**PROBLEM STATEMENT**
Please filter the entries and return only the lines that include "LIST".

━━━ THE RECORDS

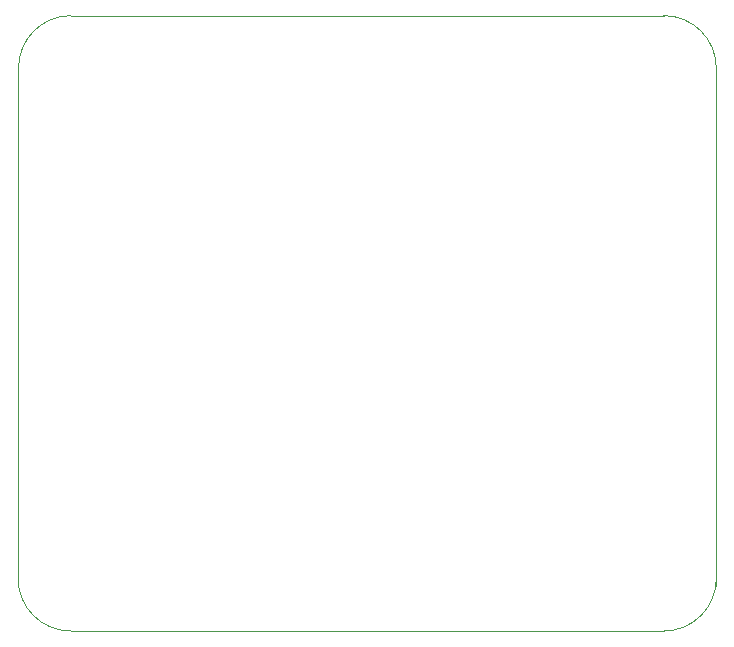
<source format=gm1>
%TF.GenerationSoftware,KiCad,Pcbnew,7.0.1*%
%TF.CreationDate,2023-05-23T17:46:20+02:00*%
%TF.ProjectId,ublox-lea-6h-breakout,75626c6f-782d-46c6-9561-2d36682d6272,rev?*%
%TF.SameCoordinates,Original*%
%TF.FileFunction,Profile,NP*%
%FSLAX46Y46*%
G04 Gerber Fmt 4.6, Leading zero omitted, Abs format (unit mm)*
G04 Created by KiCad (PCBNEW 7.0.1) date 2023-05-23 17:46:20*
%MOMM*%
%LPD*%
G01*
G04 APERTURE LIST*
%TA.AperFunction,Profile*%
%ADD10C,0.100000*%
%TD*%
G04 APERTURE END LIST*
D10*
X86995000Y-84455000D02*
X137191910Y-84455000D01*
X137191910Y-136556910D02*
X86995000Y-136525000D01*
X141636910Y-88900000D02*
X141636910Y-132715000D01*
X82518090Y-132111910D02*
X82550000Y-88900000D01*
X82518090Y-132111910D02*
G75*
G03*
X86963090Y-136556910I4445010J10D01*
G01*
X137191910Y-136556910D02*
G75*
G03*
X141636910Y-132111910I-10J4445010D01*
G01*
X141636900Y-88900000D02*
G75*
G03*
X137191910Y-84455000I-4445000J0D01*
G01*
X86995000Y-84455000D02*
G75*
G03*
X82550000Y-88900000I0J-4445000D01*
G01*
M02*

</source>
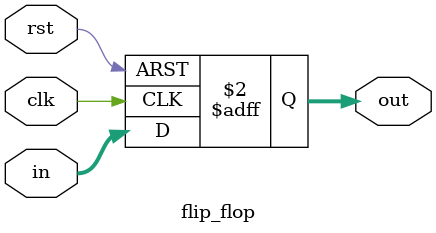
<source format=sv>
module sign_extension #(
    parameter Width = 16
)(
    input   logic   [Width-1:0]in,
    output  logic   [31:0]out
);
    assign out = {{(32-Width){in[Width-1]}}, in};
endmodule

// 2:1 mux
module mux2 #(
    parameter Width = 32
)(
    input   logic   selector,
    input   logic   [Width - 1:0]s0,
    input   logic   [Width - 1:0]s1,
    output  logic   [Width - 1:0]result
);
    assign result = selector? s1: s0;
endmodule

// 4:1 mux
module mux4 #(
    parameter Width = 32
)(
    input   logic   [1:0]selector,
    input   logic   [Width - 1:0]s0,
    input   logic   [Width - 1:0]s1,
    input   logic   [Width - 1:0]s2,
    input   logic   [Width - 1:0]s3,
    output  logic   [Width - 1:0]result
);
    always_comb begin
        case (selector)
            2'b00:   result = s0;
            2'b01:   result = s1;
            2'b10:   result = s2;
            2'b11:   result = s3;
            default: result = 0;
        endcase
    end
endmodule

// 1:2 sel

// module sel2 (
//     input   logic   in,
//     input   logic   selector,
//     output  logic   out0,
//     output  logic   out1
// );
//     assign out0 = selector == 0? in: 0;
//     assign out1 = selector == 1? in: 0;
// endmodule

// left shift 2
module lshift2 (
    input   logic   [31:0]in,
    output  logic   [31:0]out
);
    assign out = {in[29:0], 2'b00};
endmodule

// adder
module adder (
    input   logic   [31:0] a,
    input   logic   [31:0] b,
    output  logic   [31:0] result
);
    assign result = a + b;
endmodule

// flip flop
module flip_flop (
    input   logic   clk, rst,
    input   logic   [31:0]in,
    output  logic   [31:0]out
);
    always_ff @(posedge clk, posedge rst) begin
        if(rst)
            out <= 0;
        else
            out <= in;
    end
endmodule
</source>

━━━━━━

**YOUR SOLUTION**
G04 APERTURE LIST*
G04 APERTURE END LIST*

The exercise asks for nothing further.